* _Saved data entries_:
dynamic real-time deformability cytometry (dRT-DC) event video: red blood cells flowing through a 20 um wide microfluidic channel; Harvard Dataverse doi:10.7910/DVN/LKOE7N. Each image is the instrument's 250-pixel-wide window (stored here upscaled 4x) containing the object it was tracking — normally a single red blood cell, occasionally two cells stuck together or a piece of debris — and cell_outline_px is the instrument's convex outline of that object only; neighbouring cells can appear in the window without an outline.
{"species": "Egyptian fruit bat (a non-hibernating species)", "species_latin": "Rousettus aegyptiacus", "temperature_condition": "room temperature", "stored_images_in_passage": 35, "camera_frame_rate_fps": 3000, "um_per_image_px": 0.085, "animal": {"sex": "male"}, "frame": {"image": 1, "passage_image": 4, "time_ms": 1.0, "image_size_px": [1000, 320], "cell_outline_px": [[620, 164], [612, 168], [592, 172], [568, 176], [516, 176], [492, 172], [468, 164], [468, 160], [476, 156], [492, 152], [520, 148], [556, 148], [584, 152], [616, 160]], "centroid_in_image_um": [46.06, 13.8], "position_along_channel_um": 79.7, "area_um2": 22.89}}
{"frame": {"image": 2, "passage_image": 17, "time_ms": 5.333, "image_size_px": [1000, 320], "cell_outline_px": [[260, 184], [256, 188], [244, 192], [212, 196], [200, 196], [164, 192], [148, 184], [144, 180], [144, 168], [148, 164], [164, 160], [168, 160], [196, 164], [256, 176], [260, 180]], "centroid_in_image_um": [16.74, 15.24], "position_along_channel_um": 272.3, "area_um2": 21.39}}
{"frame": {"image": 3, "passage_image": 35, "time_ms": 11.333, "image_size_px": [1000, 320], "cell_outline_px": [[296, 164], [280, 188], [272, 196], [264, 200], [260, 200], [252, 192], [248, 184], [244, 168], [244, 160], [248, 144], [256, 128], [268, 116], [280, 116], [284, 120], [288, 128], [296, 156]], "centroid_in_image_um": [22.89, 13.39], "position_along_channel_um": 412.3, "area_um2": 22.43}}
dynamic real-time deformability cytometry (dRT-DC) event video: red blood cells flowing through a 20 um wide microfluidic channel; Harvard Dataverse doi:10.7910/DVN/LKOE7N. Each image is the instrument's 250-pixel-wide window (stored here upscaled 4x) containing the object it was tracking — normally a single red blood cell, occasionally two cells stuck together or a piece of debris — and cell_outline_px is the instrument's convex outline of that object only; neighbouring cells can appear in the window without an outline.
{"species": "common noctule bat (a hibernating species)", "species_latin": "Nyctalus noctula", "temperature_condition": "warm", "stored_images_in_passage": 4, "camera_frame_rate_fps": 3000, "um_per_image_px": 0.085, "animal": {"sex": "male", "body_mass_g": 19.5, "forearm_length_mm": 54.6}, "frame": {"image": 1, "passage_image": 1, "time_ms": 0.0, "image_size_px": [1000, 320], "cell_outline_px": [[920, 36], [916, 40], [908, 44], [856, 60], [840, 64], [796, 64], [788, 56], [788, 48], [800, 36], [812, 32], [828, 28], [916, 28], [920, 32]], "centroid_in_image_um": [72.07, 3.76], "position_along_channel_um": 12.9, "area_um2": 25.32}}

* _Problem to work on_: Reproduce the material precisely, including every line.

* _Output for this task_:
dynamic real-time deformability cytometry (dRT-DC) event video: red blood cells flowing through a 20 um wide microfluidic channel; Harvard Dataverse doi:10.7910/DVN/LKOE7N. Each image is the instrument's 250-pixel-wide window (stored here upscaled 4x) containing the object it was tracking — normally a single red blood cell, occasionally two cells stuck together or a piece of debris — and cell_outline_px is the instrument's convex outline of that object only; neighbouring cells can appear in the window without an outline.
{"species": "Egyptian fruit bat (a non-hibernating species)", "species_latin": "Rousettus aegyptiacus", "temperature_condition": "room temperature", "stored_images_in_passage": 35, "camera_frame_rate_fps": 3000, "um_per_image_px": 0.085, "animal": {"sex": "male"}, "frame": {"image": 1, "passage_image": 4, "time_ms": 1.0, "image_size_px": [1000, 320], "cell_outline_px": [[620, 164], [612, 168], [592, 172], [568, 176], [516, 176], [492, 172], [468, 164], [468, 160], [476, 156], [492, 152], [520, 148], [556, 148], [584, 152], [616, 160]], "centroid_in_image_um": [46.06, 13.8], "position_along_channel_um": 79.7, "area_um2": 22.89}}
{"frame": {"image": 2, "passage_image": 17, "time_ms": 5.333, "image_size_px": [1000, 320], "cell_outline_px": [[260, 184], [256, 188], [244, 192], [212, 196], [200, 196], [164, 192], [148, 184], [144, 180], [144, 168], [148, 164], [164, 160], [168, 160], [196, 164], [256, 176], [260, 180]], "centroid_in_image_um": [16.74, 15.24], "position_along_channel_um": 272.3, "area_um2": 21.39}}
{"frame": {"image": 3, "passage_image": 35, "time_ms": 11.333, "image_size_px": [1000, 320], "cell_outline_px": [[296, 164], [280, 188], [272, 196], [264, 200], [260, 200], [252, 192], [248, 184], [244, 168], [244, 160], [248, 144], [256, 128], [268, 116], [280, 116], [284, 120], [288, 128], [296, 156]], "centroid_in_image_um": [22.89, 13.39], "position_along_channel_um": 412.3, "area_um2": 22.43}}
dynamic real-time deformability cytometry (dRT-DC) event video: red blood cells flowing through a 20 um wide microfluidic channel; Harvard Dataverse doi:10.7910/DVN/LKOE7N. Each image is the instrument's 250-pixel-wide window (stored here upscaled 4x) containing the object it was tracking — normally a single red blood cell, occasionally two cells stuck together or a piece of debris — and cell_outline_px is the instrument's convex outline of that object only; neighbouring cells can appear in the window without an outline.
{"species": "common noctule bat (a hibernating species)", "species_latin": "Nyctalus noctula", "temperature_condition": "warm", "stored_images_in_passage": 4, "camera_frame_rate_fps": 3000, "um_per_image_px": 0.085, "animal": {"sex": "male", "body_mass_g": 19.5, "forearm_length_mm": 54.6}, "frame": {"image": 1, "passage_image": 1, "time_ms": 0.0, "image_size_px": [1000, 320], "cell_outline_px": [[920, 36], [916, 40], [908, 44], [856, 60], [840, 64], [796, 64], [788, 56], [788, 48], [800, 36], [812, 32], [828, 28], [916, 28], [920, 32]], "centroid_in_image_um": [72.07, 3.76], "position_along_channel_um": 12.9, "area_um2": 25.32}}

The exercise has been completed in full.